WORK TO COMPLETE. Copy the data below word for word, keeping every line intact.

Data taken from a collection
▬▬▬▬▬▬

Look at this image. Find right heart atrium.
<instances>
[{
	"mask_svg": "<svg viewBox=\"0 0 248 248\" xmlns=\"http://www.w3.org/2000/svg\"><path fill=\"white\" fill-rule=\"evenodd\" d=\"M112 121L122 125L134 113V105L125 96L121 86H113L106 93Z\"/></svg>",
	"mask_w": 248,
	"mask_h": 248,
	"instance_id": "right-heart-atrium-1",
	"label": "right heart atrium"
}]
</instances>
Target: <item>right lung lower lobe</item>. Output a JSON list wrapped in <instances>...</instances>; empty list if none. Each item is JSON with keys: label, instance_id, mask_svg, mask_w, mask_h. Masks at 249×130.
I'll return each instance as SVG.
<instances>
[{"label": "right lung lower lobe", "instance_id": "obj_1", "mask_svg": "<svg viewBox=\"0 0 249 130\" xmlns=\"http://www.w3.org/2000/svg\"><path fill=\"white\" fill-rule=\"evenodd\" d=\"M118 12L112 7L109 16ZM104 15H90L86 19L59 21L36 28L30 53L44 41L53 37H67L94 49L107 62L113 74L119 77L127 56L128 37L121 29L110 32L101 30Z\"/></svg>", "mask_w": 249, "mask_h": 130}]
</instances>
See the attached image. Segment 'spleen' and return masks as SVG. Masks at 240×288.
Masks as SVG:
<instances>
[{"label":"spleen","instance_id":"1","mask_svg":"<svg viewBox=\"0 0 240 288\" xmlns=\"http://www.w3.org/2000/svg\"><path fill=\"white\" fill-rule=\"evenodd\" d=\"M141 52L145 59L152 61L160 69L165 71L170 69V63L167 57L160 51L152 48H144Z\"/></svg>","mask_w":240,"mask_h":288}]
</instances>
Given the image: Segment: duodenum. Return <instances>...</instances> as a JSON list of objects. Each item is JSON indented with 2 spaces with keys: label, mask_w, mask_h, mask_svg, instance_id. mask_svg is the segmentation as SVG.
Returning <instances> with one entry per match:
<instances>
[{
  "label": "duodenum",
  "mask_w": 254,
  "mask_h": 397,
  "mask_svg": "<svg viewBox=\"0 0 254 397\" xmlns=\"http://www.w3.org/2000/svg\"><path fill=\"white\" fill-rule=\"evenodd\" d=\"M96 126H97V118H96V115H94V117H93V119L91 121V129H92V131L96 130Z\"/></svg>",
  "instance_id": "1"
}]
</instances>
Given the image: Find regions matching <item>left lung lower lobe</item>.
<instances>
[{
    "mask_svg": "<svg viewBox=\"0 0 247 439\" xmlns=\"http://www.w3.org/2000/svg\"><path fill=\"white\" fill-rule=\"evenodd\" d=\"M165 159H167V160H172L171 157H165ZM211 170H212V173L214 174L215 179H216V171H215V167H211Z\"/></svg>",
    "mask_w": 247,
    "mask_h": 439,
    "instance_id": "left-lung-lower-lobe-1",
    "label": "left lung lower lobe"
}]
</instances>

▬▬▬▬▬▬

SOLUTION FOR THIS PROBLEM.
Look at this image. Find right heart atrium.
<instances>
[{
	"mask_svg": "<svg viewBox=\"0 0 248 248\" xmlns=\"http://www.w3.org/2000/svg\"><path fill=\"white\" fill-rule=\"evenodd\" d=\"M112 121L122 125L134 113V105L125 96L121 86H113L106 93Z\"/></svg>",
	"mask_w": 248,
	"mask_h": 248,
	"instance_id": "right-heart-atrium-1",
	"label": "right heart atrium"
}]
</instances>
Target: <item>right lung lower lobe</item>. Output a JSON list wrapped in <instances>...</instances>; empty list if none. Each item is JSON with keys: label, instance_id, mask_svg, mask_w, mask_h. Masks at 249×130.
I'll return each instance as SVG.
<instances>
[{"label": "right lung lower lobe", "instance_id": "obj_1", "mask_svg": "<svg viewBox=\"0 0 249 130\" xmlns=\"http://www.w3.org/2000/svg\"><path fill=\"white\" fill-rule=\"evenodd\" d=\"M118 12L112 7L109 16ZM104 15H90L86 19L59 21L36 28L30 53L44 41L53 37H67L94 49L107 62L113 74L119 77L127 56L128 37L121 29L110 32L101 30Z\"/></svg>", "mask_w": 249, "mask_h": 130}]
</instances>
See the attached image. Segment 'spleen' and return masks as SVG. Masks at 240×288.
Masks as SVG:
<instances>
[{"label":"spleen","instance_id":"1","mask_svg":"<svg viewBox=\"0 0 240 288\" xmlns=\"http://www.w3.org/2000/svg\"><path fill=\"white\" fill-rule=\"evenodd\" d=\"M141 52L145 59L152 61L160 69L165 71L170 69V63L167 57L160 51L152 48H144Z\"/></svg>","mask_w":240,"mask_h":288}]
</instances>
Given the image: Segment: duodenum. Return <instances>...</instances> as a JSON list of objects. Each item is JSON indented with 2 spaces with keys: label, mask_w, mask_h, mask_svg, instance_id. mask_svg is the segmentation as SVG.
Returning <instances> with one entry per match:
<instances>
[{
  "label": "duodenum",
  "mask_w": 254,
  "mask_h": 397,
  "mask_svg": "<svg viewBox=\"0 0 254 397\" xmlns=\"http://www.w3.org/2000/svg\"><path fill=\"white\" fill-rule=\"evenodd\" d=\"M96 126H97V118H96V115H94V117H93V119L91 121V129H92V131L96 130Z\"/></svg>",
  "instance_id": "1"
}]
</instances>
Given the image: Find regions matching <item>left lung lower lobe</item>.
<instances>
[{
    "mask_svg": "<svg viewBox=\"0 0 247 439\" xmlns=\"http://www.w3.org/2000/svg\"><path fill=\"white\" fill-rule=\"evenodd\" d=\"M165 159H167V160H172L171 157H165ZM211 170H212V173L214 174L215 179H216V171H215V167H211Z\"/></svg>",
    "mask_w": 247,
    "mask_h": 439,
    "instance_id": "left-lung-lower-lobe-1",
    "label": "left lung lower lobe"
}]
</instances>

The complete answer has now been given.